My research aims to understand the role of social learning/ cultural evolution in shaping animal vocal signals at both ecological and evolutionary time frames. I am also interested in how social learning is modulated by other evolutionary factors and the possible macro-evolutionary consequences of these processes. I tackle these questions by studying the communication systems of neotropical taxa, making use of 'single species' behavioral studies, comparative phylogenetic methods and cutting-edge acoustic analyses.
During my PhD I worked on hummingbird signaling behavior, and also explored the evolution of learned vocal signals in other groups using comparative analyses. My research as a postdoc at the Lab of Ornithology , Cornell University, focused on expanding these research avenues by looking at the evolution of learned vocalizations in hummingbirds from a phylogenetic comparative perspective. Currently I am exploring the development of social vocalizations in communal roosting bats as a postdoc at the Chaverri Lab, University of Costa Rica.

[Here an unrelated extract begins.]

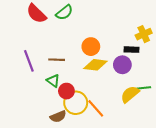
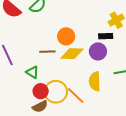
brown line: (57, 60) -> (47, 52), moved
red circle: (66, 91) -> (41, 91), moved
yellow semicircle: (130, 94) -> (95, 81), moved, turned -48

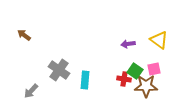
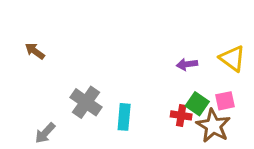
brown star: (146, 86) -> (213, 126), turned 30

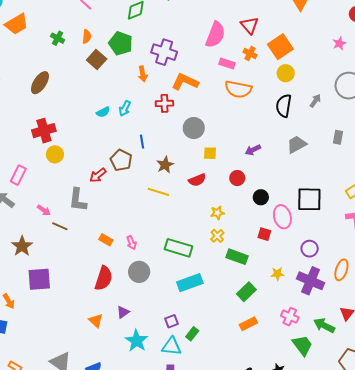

I am also deeply involved in the development of computational tools for bioacoustic analyses. Grace Smith-Vidaurre and I have created the R package warbleR that provides functions to streamline high-throughput acoustic analysis of animal sounds. More recently, I made available two new R packages (Rraven and NatureSounds) that aim to simplify the use of R for bioacoustic research. New functions as well as other analyses are detailed in my blog Bioacoustics in R.